By ,
Published January 14, 2015
Protests are continuing in South Africa after a video emerged showing four white university students humiliating a group of black cleaners.
At least 28 students have been arrested during the demos at the University of the Free State, where the video was made.They are accused of making threats against white members of staff.
The arrests have added to the tension on the Bloemfontein campus, which is still reeling from the tape's release.
In it, the footage appears to show white students forcing the black workers to eat food contaminated with urine.
"We are calling for a national day of protest," Tshitiso Nkgwedi, a representative of the Student's Congress of South Africa announced during a march.
Most of those joining the demonstrations were young children when racist rule ended in South Africa.
But 14 years on, they are singing the songs of the apartheid struggle and denouncing what they claim is institutionalised discrimination at the once white-dominated university.
The college is now 60% black, but the halls of residence are still largely segregated according to race.
The Reitz hostel, where the white students who made the tape were living, has 110 students and just eight of them are black.
"As Afrikaaners, we feel threatened here," Pieter Odendal said, insisting that far from being racist, white residents are actually the victims of racism in the new South Africa.

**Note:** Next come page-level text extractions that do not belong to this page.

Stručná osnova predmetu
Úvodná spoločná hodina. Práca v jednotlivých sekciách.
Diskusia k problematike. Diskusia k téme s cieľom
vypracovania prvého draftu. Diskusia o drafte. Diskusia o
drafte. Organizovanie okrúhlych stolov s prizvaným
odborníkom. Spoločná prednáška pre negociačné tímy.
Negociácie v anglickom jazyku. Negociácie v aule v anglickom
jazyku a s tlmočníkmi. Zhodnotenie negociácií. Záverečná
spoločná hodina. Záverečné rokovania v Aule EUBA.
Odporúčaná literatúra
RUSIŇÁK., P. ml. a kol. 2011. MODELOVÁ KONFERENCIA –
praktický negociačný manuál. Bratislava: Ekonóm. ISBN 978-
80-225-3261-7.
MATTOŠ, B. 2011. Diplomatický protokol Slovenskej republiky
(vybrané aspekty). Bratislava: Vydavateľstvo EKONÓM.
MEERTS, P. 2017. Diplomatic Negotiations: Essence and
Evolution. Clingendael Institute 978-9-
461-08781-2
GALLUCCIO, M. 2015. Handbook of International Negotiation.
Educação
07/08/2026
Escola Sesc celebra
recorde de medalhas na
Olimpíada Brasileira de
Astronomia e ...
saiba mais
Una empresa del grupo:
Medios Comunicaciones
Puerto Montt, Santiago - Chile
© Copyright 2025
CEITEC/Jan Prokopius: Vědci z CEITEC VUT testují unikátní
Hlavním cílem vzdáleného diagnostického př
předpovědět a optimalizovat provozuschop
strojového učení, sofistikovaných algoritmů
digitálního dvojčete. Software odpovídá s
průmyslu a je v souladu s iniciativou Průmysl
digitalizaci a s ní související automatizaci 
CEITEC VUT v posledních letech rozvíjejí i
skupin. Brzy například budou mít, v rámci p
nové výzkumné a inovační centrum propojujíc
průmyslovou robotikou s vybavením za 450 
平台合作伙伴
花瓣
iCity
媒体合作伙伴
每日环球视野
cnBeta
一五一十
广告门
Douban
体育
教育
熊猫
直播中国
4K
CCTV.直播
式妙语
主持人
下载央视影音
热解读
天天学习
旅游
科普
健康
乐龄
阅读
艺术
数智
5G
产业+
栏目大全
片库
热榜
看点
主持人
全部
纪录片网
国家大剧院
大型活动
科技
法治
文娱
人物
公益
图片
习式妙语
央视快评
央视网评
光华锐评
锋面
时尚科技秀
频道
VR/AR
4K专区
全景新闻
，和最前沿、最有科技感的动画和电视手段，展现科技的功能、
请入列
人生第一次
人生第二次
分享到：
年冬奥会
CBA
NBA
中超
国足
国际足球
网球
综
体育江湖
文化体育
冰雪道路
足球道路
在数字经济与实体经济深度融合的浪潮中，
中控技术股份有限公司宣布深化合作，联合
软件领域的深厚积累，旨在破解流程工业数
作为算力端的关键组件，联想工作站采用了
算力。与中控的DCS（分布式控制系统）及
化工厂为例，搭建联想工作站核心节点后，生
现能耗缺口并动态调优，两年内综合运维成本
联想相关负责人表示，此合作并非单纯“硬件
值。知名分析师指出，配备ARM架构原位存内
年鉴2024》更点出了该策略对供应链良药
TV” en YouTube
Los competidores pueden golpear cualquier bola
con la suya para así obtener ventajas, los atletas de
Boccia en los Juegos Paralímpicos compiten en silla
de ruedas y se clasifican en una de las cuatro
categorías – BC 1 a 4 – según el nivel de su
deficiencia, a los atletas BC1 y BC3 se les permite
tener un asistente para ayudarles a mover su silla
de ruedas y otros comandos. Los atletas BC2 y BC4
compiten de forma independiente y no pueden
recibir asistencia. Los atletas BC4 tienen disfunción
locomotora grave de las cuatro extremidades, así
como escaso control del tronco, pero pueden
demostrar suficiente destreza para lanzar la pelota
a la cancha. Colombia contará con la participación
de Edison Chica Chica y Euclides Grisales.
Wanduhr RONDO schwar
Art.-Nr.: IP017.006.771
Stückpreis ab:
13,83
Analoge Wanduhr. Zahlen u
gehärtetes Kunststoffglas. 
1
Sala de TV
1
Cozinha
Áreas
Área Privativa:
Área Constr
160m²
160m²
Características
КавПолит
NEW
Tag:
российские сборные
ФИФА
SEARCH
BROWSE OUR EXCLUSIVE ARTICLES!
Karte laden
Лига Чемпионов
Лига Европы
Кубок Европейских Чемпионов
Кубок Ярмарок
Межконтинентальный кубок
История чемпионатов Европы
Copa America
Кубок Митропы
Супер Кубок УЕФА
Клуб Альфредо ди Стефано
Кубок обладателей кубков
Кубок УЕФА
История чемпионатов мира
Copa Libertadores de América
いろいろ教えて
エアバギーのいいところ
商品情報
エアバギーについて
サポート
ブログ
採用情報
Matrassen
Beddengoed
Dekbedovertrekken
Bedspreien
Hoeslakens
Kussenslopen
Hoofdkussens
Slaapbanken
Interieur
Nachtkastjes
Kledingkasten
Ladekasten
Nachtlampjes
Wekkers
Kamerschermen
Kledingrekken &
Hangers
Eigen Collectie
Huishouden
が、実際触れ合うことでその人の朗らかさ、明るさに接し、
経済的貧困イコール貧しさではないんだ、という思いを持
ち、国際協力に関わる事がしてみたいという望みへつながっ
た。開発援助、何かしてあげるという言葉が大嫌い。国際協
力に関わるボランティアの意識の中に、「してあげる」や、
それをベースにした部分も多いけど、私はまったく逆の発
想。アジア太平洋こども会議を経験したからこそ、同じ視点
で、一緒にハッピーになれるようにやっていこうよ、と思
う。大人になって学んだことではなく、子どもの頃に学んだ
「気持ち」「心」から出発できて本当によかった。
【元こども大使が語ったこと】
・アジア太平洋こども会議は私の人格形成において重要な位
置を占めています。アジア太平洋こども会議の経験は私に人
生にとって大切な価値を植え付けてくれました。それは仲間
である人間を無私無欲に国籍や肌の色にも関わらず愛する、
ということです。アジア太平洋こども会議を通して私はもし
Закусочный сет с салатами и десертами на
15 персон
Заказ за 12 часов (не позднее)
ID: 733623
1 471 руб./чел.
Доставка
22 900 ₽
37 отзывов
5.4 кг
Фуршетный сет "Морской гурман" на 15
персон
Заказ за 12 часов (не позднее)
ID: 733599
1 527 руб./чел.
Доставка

Hostel boss Chris Diepenaar agreed: "As a white man, you can't get a job because those positions are given to people with a different skin colour."
It is a view shared by a growing number of white South Africans, both on campus and beyond, who feel marginalised by the ANC's policy of affirmative action and threatened by the high rates of violent crime."We understand their concerns," Professor Frederick Fourie, the Rector of the university said.
"Afrikaaners feel like they're been squeezed in South Africa, and the hostel is a piece of territory they want to protect."
The black students who come from communities plagued by poverty, as well as the same crime the whites complain of, have little sympathy.
"It's the same here for all of us, we're all victims," one girl said.
As a snapshot of the new South Africa, the situation at the university is not encouraging. But the Rector is philosophical.
"People thought after Mandela that the race issues were over in South Africa, but every process of social change has its problems," he said.